Are You In a Very Chinese Time of Your Life?
After a long day of Chinese New Year activities–messily tossing yu sheng around, receiving hong baos, and enjoying lion dance performances–I sprawled out on my bed, halfway into a food coma, and instinctively opened TikTok. Not even a minute into my daily bedtime doomscroll, I came across a video captioned, “just a 20 year old doing "woo woo crazy girl" lunar new year rituals because a new 9-year cycle isn't gonna align itself.” The rituals in the video felt very familiar to me. It included not washing your hair on the first day of the year lest you rinse your good fortune away with your shampoo; cleaning your home the day before to “sweep” away all of the bad luck; and wearing red to manifest luck and positivity. I’m used to hearing my mother nag all of these things at me, but this time it felt uncanny. Here was a person from a different race doing those things with no mention of my culture as well as reducing it to “woo woo” which is an internet-speak catch-all term used to describe things of a vaguely spiritual nature. It felt like a gut punch, as if my culture was being exoticised by people who see it as nothing more than internet fodder. In the comment section, many users echoed her excitement with quips like, “these traditions have me in a chokehold” or “I’m also in a very Chinese time of my life right now.” I wish I could say I was shocked. Instead, I was fatigued.
This video did not stand alone. It was part of a larger internet trend known as “Chinamaxxing.” Chinamaxxing is defined as“learning to be Chinese” by adopting Chinese wellness practices, typically accompanied by the caption, “you met me at a very Chinese time of my life.” A domain once reserved for Chinese aunties has now turned into a global phenomenon. On the surface, it seems like a harmless and even endearing cultural exchange. Upon closer inspection, however, the reality appears much murkier. At its core, the trend of Chinamaxxing leverages on flattening thousands of years of history and culture into yet another consumable internet fad. Take TikTok user Jacquie Alexander, for example, who recently posted a similar video captioned, “POV: you listened to the girls who told you to wash your hair before the lunar new year so 2026 will be a year of wealth and prosperity” over a popular sound associated with new-age Western spiritualism and manifestation practices. This time, the comments challenged her a little bit. A user asked, “Since when did you celebrate Chinese New Year?” to which she responded, “Is there a problem celebrating cultures other than your own now?” The comment feels valid, but the problem is not about the celebration per se. Is she really celebrating it or mocking it?
The answer to this question is a lot less straightforward than it may appear, and the root of it lies in that it’s not insensitivity, but instead ignorance. We’ve seen this before with matcha and ube where symbols of sanctity and struggle get diluted into the flavor of the month, ready to be easily commodified for a primarily Western audience. In other words, these cultural elements lose their meaning and significance.
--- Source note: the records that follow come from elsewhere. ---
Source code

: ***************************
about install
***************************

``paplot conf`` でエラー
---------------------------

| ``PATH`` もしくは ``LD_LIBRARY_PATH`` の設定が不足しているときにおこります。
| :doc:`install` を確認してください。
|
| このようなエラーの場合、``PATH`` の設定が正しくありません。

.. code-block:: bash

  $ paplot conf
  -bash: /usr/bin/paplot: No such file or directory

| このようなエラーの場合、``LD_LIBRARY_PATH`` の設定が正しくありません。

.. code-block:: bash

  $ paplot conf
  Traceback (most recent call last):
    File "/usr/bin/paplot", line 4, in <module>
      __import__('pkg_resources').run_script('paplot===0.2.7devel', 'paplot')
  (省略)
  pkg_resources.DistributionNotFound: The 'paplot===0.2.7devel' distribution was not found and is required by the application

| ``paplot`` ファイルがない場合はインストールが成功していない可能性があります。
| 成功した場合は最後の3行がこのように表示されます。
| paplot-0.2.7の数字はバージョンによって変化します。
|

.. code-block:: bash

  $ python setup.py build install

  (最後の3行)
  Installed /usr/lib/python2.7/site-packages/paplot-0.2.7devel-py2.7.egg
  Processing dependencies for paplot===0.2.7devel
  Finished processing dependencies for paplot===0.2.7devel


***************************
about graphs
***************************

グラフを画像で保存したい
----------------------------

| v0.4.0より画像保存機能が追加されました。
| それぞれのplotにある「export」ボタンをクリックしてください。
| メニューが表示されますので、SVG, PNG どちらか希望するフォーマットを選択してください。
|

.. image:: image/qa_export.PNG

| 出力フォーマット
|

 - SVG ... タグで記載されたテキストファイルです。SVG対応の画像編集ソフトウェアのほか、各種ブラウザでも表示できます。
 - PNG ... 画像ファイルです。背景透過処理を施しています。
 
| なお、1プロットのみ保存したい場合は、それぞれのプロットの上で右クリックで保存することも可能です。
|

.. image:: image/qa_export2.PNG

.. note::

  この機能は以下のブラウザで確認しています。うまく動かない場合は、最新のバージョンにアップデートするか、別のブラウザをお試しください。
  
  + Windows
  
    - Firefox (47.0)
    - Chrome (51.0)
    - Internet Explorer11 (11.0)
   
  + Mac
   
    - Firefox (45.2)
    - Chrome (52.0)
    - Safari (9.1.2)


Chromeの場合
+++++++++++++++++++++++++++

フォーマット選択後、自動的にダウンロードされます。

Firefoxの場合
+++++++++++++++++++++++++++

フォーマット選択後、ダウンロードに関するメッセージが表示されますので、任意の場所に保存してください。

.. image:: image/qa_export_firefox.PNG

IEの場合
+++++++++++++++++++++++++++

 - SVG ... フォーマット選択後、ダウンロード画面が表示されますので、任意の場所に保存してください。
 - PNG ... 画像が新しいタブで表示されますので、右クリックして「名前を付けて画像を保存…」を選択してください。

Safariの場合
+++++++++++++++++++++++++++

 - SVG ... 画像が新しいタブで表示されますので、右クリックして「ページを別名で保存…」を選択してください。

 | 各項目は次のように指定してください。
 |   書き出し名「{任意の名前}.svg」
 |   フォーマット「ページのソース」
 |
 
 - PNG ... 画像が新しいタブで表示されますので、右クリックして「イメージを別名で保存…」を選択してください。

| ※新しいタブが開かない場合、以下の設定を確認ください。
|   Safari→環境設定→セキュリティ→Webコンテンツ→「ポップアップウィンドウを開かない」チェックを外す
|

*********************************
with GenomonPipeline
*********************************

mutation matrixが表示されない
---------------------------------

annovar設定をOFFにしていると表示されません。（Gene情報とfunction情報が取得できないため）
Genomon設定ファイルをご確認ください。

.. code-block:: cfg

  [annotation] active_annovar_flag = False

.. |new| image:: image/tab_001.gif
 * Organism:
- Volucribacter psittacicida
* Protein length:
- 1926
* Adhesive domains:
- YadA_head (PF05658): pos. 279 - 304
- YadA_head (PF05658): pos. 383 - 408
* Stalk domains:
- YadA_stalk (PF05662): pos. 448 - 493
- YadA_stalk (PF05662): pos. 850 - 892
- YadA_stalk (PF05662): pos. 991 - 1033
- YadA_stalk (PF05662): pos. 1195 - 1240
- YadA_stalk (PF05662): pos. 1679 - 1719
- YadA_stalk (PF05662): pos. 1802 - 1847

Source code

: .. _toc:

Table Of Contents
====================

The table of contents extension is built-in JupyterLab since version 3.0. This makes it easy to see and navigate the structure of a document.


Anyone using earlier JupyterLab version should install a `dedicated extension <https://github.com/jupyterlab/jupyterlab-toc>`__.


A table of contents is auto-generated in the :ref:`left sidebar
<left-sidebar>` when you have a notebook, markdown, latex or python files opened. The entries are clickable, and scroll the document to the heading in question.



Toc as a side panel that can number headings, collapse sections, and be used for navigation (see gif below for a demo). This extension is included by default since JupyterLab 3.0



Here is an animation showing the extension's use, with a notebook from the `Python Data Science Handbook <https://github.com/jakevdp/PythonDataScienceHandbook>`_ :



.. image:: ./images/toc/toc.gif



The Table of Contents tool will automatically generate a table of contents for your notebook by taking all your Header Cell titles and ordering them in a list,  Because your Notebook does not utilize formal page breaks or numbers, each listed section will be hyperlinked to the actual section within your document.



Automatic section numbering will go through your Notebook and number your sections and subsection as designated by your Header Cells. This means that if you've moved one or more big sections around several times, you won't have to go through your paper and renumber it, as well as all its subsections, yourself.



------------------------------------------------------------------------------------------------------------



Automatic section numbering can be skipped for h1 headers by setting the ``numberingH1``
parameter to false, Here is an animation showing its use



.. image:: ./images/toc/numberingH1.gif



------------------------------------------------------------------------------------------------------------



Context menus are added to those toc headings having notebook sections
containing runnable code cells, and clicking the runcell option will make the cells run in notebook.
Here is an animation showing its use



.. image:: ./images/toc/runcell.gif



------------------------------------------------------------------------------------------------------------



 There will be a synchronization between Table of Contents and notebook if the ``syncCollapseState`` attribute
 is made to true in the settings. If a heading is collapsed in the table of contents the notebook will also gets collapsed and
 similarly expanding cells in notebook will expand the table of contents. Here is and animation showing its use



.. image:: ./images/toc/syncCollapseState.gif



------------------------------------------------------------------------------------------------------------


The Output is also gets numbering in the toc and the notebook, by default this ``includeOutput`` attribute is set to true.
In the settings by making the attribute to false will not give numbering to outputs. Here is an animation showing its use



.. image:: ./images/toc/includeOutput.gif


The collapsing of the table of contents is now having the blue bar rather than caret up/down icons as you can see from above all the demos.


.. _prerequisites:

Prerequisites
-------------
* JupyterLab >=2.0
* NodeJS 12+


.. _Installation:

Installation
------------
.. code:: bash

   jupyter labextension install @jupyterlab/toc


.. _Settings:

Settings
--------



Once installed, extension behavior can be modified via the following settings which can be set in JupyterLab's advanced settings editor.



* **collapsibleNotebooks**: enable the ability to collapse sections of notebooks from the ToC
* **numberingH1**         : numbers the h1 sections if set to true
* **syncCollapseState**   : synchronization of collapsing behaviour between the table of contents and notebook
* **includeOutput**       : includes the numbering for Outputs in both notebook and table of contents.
In a now deleted video, TikTok user @gymwithell made the assertion that these individuals are “cherry picking parts of Asian culture which you’re happy to post about.” When it comes to Chinese New Year traditions, they view it as a set of aesthetically rich imagery and practices involving vibrant colors and mythical creatures. But when they are asked to engage with the culture in a way that’s less optimized for a hypercurated social media feed, they hesitate. This phenomenon is not exclusive to the internet. I’ve even experienced it within my own circle of friends. I saw a post from a non-Chinese classmate bragging about all the rituals they were going to take part in, but all I could think about was how they had once turned their nose up at a plate of Mapo Tofu because it “smelled weird.” These individuals have the power to pick and choose facets of my culture to co-opt when it’s cool or beneficial to them.
In today’s media landscape, Western media ultimately has a lot of influence in dictating what is on trend or in vogue. It’s reductive that outsiders get to decide when my culture is given the spotlight. And even then, control how those stories are told or whose voices are amplified. The same media outlets excitedly posting about these traditions were the same channels publishing headlines such as the “China virus” during the COVID-19 pandemic. It seems awfully convenient that nobody’s “Chinese time of their life” coincided with the period where Asian hate crimes spiked 3200% in New York City in 2020, or that no one around me appeared to be Chinamaxxing when I was called a “dog eater” at the ripe age of 11. Being part-Chinese is not something I can delete on a whim or wash off when it becomes inconvenient.
Nothing makes me happier than sharing my culture with my non-Chinese friends like having them over for a traditional feast or inviting them to experience a lion dance. However, I believe that we should be mindful of how we want to embrace other cultures. If we don’t, we risk normalizing the gentrification of cultural practices into anemic caricatures that erase the history behind them. Instead, we must acknowledge the history and cultural richness from which these traditions originate; participate in them without reducing them into mysticism; and respect their significance to a whole group of people whose everyday lives are defined by these practices.